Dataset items
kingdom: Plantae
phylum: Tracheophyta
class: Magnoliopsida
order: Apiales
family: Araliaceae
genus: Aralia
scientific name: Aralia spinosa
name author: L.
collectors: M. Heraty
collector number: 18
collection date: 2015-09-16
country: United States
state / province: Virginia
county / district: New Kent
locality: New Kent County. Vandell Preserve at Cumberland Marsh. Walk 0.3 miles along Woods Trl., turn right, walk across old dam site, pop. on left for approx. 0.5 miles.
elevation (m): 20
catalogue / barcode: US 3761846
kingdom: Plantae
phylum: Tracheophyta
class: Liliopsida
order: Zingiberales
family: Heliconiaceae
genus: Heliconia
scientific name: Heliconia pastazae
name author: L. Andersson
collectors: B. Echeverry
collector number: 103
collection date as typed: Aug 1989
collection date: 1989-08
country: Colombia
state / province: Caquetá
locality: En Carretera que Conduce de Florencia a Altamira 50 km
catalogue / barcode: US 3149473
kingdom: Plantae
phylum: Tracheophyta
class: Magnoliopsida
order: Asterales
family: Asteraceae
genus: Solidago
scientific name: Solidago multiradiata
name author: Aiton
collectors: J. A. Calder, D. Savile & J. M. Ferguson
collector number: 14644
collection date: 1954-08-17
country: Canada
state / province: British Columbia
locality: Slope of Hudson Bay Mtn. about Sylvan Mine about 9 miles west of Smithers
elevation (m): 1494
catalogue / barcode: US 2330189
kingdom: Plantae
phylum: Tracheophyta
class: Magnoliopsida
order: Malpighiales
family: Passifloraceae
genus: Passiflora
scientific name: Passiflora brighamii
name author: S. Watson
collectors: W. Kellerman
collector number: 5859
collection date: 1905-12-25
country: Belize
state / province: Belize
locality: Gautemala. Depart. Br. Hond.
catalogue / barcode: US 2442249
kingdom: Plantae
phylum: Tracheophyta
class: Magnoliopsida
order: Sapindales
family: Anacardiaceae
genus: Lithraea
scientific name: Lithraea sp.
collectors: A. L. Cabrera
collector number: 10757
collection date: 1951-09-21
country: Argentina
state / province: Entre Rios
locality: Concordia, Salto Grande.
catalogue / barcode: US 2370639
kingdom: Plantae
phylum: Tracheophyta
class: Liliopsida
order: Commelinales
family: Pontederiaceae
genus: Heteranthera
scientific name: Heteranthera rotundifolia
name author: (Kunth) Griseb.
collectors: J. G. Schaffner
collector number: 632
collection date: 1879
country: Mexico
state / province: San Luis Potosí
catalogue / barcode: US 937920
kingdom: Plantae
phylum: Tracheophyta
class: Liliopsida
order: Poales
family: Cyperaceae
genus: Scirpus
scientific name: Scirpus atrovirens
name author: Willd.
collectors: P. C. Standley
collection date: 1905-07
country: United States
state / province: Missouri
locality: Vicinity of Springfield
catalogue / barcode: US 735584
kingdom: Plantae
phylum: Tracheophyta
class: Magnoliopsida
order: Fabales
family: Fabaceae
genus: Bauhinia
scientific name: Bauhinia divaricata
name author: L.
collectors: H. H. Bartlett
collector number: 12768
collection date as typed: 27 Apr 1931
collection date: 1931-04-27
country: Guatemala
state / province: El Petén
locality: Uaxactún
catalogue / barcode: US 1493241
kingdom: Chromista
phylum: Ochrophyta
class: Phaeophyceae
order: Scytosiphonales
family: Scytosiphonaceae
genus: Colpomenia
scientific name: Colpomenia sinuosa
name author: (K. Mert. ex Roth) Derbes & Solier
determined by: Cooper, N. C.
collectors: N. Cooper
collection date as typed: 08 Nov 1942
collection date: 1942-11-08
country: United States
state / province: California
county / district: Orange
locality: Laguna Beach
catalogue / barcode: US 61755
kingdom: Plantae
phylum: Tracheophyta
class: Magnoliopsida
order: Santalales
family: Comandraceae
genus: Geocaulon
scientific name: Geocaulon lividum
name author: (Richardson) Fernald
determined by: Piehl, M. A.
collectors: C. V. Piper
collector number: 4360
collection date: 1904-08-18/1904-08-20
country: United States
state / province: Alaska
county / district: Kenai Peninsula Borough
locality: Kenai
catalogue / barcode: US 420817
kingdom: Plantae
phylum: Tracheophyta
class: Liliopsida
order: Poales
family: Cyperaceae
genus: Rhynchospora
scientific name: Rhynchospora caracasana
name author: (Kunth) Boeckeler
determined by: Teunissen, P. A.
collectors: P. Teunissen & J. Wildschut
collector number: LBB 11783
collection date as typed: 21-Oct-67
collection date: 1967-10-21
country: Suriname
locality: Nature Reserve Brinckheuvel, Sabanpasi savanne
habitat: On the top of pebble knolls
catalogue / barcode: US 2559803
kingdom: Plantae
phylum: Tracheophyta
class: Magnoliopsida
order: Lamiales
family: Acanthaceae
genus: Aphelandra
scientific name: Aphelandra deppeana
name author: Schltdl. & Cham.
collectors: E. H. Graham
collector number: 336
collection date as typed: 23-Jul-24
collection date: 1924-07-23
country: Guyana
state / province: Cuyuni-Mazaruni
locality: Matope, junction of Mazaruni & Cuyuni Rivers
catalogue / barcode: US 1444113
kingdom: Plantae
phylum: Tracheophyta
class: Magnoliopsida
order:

• REQUIRED WORK: Copy every line of these records word for word, without changing anything.

• ANSWER:
kingdom: Plantae
phylum: Tracheophyta
class: Magnoliopsida
order: Apiales
family: Araliaceae
genus: Aralia
scientific name: Aralia spinosa
name author: L.
collectors: M. Heraty
collector number: 18
collection date: 2015-09-16
country: United States
state / province: Virginia
county / district: New Kent
locality: New Kent County. Vandell Preserve at Cumberland Marsh. Walk 0.3 miles along Woods Trl., turn right, walk across old dam site, pop. on left for approx. 0.5 miles.
elevation (m): 20
catalogue / barcode: US 3761846
kingdom: Plantae
phylum: Tracheophyta
class: Liliopsida
order: Zingiberales
family: Heliconiaceae
genus: Heliconia
scientific name: Heliconia pastazae
name author: L. Andersson
collectors: B. Echeverry
collector number: 103
collection date as typed: Aug 1989
collection date: 1989-08
country: Colombia
state / province: Caquetá
locality: En Carretera que Conduce de Florencia a Altamira 50 km
catalogue / barcode: US 3149473
kingdom: Plantae
phylum: Tracheophyta
class: Magnoliopsida
order: Asterales
family: Asteraceae
genus: Solidago
scientific name: Solidago multiradiata
name author: Aiton
collectors: J. A. Calder, D. Savile & J. M. Ferguson
collector number: 14644
collection date: 1954-08-17
country: Canada
state / province: British Columbia
locality: Slope of Hudson Bay Mtn. about Sylvan Mine about 9 miles west of Smithers
elevation (m): 1494
catalogue / barcode: US 2330189
kingdom: Plantae
phylum: Tracheophyta
class: Magnoliopsida
order: Malpighiales
family: Passifloraceae
genus: Passiflora
scientific name: Passiflora brighamii
name author: S. Watson
collectors: W. Kellerman
collector number: 5859
collection date: 1905-12-25
country: Belize
state / province: Belize
locality: Gautemala. Depart. Br. Hond.
catalogue / barcode: US 2442249
kingdom: Plantae
phylum: Tracheophyta
class: Magnoliopsida
order: Sapindales
family: Anacardiaceae
genus: Lithraea
scientific name: Lithraea sp.
collectors: A. L. Cabrera
collector number: 10757
collection date: 1951-09-21
country: Argentina
state / province: Entre Rios
locality: Concordia, Salto Grande.
catalogue / barcode: US 2370639
kingdom: Plantae
phylum: Tracheophyta
class: Liliopsida
order: Commelinales
family: Pontederiaceae
genus: Heteranthera
scientific name: Heteranthera rotundifolia
name author: (Kunth) Griseb.
collectors: J. G. Schaffner
collector number: 632
collection date: 1879
country: Mexico
state / province: San Luis Potosí
catalogue / barcode: US 937920
kingdom: Plantae
phylum: Tracheophyta
class: Liliopsida
order: Poales
family: Cyperaceae
genus: Scirpus
scientific name: Scirpus atrovirens
name author: Willd.
collectors: P. C. Standley
collection date: 1905-07
country: United States
state / province: Missouri
locality: Vicinity of Springfield
catalogue / barcode: US 735584
kingdom: Plantae
phylum: Tracheophyta
class: Magnoliopsida
order: Fabales
family: Fabaceae
genus: Bauhinia
scientific name: Bauhinia divaricata
name author: L.
collectors: H. H. Bartlett
collector number: 12768
collection date as typed: 27 Apr 1931
collection date: 1931-04-27
country: Guatemala
state / province: El Petén
locality: Uaxactún
catalogue / barcode: US 1493241
kingdom: Chromista
phylum: Ochrophyta
class: Phaeophyceae
order: Scytosiphonales
family: Scytosiphonaceae
genus: Colpomenia
scientific name: Colpomenia sinuosa
name author: (K. Mert. ex Roth) Derbes & Solier
determined by: Cooper, N. C.
collectors: N. Cooper
collection date as typed: 08 Nov 1942
collection date: 1942-11-08
country: United States
state / province: California
county / district: Orange
locality: Laguna Beach
catalogue / barcode: US 61755
kingdom: Plantae
phylum: Tracheophyta
class: Magnoliopsida
order: Santalales
family: Comandraceae
genus: Geocaulon
scientific name: Geocaulon lividum
name author: (Richardson) Fernald
determined by: Piehl, M. A.
collectors: C. V. Piper
collector number: 4360
collection date: 1904-08-18/1904-08-20
country: United States
state / province: Alaska
county / district: Kenai Peninsula Borough
locality: Kenai
catalogue / barcode: US 420817
kingdom: Plantae
phylum: Tracheophyta
class: Liliopsida
order: Poales
family: Cyperaceae
genus: Rhynchospora
scientific name: Rhynchospora caracasana
name author: (Kunth) Boeckeler
determined by: Teunissen, P. A.
collectors: P. Teunissen & J. Wildschut
collector number: LBB 11783
collection date as typed: 21-Oct-67
collection date: 1967-10-21
country: Suriname
locality: Nature Reserve Brinckheuvel, Sabanpasi savanne
habitat: On the top of pebble knolls
catalogue / barcode: US 2559803
kingdom: Plantae
phylum: Tracheophyta
class: Magnoliopsida
order: Lamiales
family: Acanthaceae
genus: Aphelandra
scientific name: Aphelandra deppeana
name author: Schltdl. & Cham.
collectors: E. H. Graham
collector number: 336
collection date as typed: 23-Jul-24
collection date: 1924-07-23
country: Guyana
state / province: Cuyuni-Mazaruni
locality: Matope, junction of Mazaruni & Cuyuni Rivers
catalogue / barcode: US 1444113
kingdom: Plantae
phylum: Tracheophyta
class: Magnoliopsida
order:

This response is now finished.